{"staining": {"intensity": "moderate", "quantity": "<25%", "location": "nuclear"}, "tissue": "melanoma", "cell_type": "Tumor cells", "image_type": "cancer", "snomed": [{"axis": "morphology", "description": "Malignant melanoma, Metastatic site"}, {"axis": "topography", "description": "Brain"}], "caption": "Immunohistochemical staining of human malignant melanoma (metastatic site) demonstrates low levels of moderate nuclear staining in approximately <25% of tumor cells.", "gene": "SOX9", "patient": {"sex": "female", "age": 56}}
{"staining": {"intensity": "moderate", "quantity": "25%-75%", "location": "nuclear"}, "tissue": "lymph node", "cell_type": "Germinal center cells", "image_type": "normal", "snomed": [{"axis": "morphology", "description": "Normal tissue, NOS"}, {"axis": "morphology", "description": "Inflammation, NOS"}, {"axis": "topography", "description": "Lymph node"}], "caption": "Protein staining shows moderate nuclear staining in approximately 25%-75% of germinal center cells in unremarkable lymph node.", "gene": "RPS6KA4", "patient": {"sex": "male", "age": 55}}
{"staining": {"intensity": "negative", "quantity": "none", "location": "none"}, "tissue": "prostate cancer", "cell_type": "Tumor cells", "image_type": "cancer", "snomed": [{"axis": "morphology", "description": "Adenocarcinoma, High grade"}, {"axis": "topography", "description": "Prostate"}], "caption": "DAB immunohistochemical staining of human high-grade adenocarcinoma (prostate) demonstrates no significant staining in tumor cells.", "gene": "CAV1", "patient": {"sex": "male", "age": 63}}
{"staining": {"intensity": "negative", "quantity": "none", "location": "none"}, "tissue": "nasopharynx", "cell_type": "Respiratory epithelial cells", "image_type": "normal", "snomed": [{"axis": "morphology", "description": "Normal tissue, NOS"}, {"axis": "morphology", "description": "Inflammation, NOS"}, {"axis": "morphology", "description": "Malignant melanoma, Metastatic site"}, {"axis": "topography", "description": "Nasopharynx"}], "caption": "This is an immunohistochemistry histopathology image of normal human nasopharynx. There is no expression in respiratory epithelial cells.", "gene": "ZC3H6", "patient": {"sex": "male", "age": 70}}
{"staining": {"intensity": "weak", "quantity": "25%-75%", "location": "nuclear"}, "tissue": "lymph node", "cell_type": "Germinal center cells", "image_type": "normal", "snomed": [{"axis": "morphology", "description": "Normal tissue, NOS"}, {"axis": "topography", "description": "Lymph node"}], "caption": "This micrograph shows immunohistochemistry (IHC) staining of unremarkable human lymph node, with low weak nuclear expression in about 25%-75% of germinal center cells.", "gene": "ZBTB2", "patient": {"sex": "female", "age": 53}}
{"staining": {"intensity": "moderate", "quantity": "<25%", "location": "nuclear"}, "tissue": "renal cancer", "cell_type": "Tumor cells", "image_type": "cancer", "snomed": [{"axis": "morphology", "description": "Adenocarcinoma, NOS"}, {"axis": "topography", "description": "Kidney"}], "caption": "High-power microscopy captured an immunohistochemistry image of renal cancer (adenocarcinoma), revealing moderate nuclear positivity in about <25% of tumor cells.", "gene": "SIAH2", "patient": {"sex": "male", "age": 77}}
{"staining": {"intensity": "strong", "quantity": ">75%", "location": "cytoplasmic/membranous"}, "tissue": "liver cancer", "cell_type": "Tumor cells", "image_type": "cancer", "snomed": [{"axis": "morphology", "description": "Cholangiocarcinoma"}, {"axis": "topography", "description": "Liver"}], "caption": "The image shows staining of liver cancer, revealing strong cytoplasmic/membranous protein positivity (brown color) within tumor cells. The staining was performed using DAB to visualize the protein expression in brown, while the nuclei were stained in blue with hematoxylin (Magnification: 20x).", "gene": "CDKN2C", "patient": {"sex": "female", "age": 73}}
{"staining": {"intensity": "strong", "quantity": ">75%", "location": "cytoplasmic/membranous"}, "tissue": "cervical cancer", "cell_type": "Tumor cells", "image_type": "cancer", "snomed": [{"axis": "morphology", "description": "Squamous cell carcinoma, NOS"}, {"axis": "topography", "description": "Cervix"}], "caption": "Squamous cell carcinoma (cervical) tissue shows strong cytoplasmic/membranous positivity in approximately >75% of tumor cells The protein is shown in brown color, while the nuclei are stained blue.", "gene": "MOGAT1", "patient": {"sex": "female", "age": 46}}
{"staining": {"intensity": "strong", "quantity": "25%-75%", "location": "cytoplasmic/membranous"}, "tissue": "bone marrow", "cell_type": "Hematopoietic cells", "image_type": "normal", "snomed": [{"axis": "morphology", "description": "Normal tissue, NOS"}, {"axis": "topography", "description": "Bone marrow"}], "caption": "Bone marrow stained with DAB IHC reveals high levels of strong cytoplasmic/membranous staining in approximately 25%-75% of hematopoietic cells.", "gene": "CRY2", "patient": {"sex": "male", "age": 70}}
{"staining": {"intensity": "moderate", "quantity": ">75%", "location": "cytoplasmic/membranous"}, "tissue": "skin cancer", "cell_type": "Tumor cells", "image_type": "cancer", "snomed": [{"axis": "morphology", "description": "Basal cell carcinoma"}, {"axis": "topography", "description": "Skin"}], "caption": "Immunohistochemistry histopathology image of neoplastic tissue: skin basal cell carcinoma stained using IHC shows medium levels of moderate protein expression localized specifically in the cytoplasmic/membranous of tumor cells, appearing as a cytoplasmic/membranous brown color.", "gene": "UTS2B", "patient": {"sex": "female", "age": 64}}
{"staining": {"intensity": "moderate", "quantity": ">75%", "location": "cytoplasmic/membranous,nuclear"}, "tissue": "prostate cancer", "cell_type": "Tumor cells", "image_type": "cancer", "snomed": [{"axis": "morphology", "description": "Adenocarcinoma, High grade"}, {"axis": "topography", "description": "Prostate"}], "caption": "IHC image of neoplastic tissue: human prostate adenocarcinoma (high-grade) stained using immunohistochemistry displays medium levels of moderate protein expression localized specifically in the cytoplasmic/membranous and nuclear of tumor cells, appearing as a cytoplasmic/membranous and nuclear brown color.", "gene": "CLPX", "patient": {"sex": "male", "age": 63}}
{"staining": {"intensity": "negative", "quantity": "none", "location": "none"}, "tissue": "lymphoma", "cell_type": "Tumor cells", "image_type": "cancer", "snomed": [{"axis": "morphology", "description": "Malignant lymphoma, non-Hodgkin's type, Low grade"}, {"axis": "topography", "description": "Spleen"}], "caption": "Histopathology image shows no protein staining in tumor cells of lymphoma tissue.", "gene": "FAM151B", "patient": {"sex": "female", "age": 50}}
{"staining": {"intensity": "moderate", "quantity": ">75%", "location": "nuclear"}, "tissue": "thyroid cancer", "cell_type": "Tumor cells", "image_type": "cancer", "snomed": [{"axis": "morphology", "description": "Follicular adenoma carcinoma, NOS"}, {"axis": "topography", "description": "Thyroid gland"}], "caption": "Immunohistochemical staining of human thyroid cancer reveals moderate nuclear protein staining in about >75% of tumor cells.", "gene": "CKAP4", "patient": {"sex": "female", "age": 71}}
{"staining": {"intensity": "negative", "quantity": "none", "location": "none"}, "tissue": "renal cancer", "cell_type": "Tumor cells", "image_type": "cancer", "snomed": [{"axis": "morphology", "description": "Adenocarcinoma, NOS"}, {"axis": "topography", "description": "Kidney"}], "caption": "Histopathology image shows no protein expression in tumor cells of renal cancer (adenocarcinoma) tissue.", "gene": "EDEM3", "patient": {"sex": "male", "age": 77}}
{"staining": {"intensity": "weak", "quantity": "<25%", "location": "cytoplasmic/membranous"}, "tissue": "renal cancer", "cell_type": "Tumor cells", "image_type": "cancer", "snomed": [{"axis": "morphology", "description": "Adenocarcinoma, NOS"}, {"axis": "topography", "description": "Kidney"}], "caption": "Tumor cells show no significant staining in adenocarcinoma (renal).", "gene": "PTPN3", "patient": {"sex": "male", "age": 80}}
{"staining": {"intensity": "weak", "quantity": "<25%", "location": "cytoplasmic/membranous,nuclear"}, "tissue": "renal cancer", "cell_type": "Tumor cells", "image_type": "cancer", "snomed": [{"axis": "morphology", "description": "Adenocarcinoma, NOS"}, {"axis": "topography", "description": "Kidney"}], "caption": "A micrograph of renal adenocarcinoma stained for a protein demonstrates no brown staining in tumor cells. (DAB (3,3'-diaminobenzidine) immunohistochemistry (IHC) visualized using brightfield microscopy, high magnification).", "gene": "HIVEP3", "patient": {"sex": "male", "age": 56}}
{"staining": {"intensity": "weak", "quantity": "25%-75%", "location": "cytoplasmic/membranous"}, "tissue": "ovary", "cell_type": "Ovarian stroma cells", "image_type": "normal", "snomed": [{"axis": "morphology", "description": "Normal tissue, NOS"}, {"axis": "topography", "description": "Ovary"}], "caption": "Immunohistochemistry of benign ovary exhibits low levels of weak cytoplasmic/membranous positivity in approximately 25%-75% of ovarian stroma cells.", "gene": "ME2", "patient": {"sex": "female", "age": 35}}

━━━━━━

Exercise description.
Out of the data above, set down the lines from the one with "micrograph shows immunohistochemistry" to the one with "image shows staining", both included, exactly as written and with no additions.

Answer below.
{"staining": {"intensity": "weak", "quantity": "25%-75%", "location": "nuclear"}, "tissue": "lymph node", "cell_type": "Germinal center cells", "image_type": "normal", "snomed": [{"axis": "morphology", "description": "Normal tissue, NOS"}, {"axis": "topography", "description": "Lymph node"}], "caption": "This micrograph shows immunohistochemistry (IHC) staining of unremarkable human lymph node, with low weak nuclear expression in about 25%-75% of germinal center cells.", "gene": "ZBTB2", "patient": {"sex": "female", "age": 53}}
{"staining": {"intensity": "moderate", "quantity": "<25%", "location": "nuclear"}, "tissue": "renal cancer", "cell_type": "Tumor cells", "image_type": "cancer", "snomed": [{"axis": "morphology", "description": "Adenocarcinoma, NOS"}, {"axis": "topography", "description": "Kidney"}], "caption": "High-power microscopy captured an immunohistochemistry image of renal cancer (adenocarcinoma), revealing moderate nuclear positivity in about <25% of tumor cells.", "gene": "SIAH2", "patient": {"sex": "male", "age": 77}}
{"staining": {"intensity": "strong", "quantity": ">75%", "location": "cytoplasmic/membranous"}, "tissue": "liver cancer", "cell_type": "Tumor cells", "image_type": "cancer", "snomed": [{"axis": "morphology", "description": "Cholangiocarcinoma"}, {"axis": "topography", "description": "Liver"}], "caption": "The image shows staining of liver cancer, revealing strong cytoplasmic/membranous protein positivity (brown color) within tumor cells. The staining was performed using DAB to visualize the protein expression in brown, while the nuclei were stained in blue with hematoxylin (Magnification: 20x).", "gene": "CDKN2C", "patient": {"sex": "female", "age": 73}}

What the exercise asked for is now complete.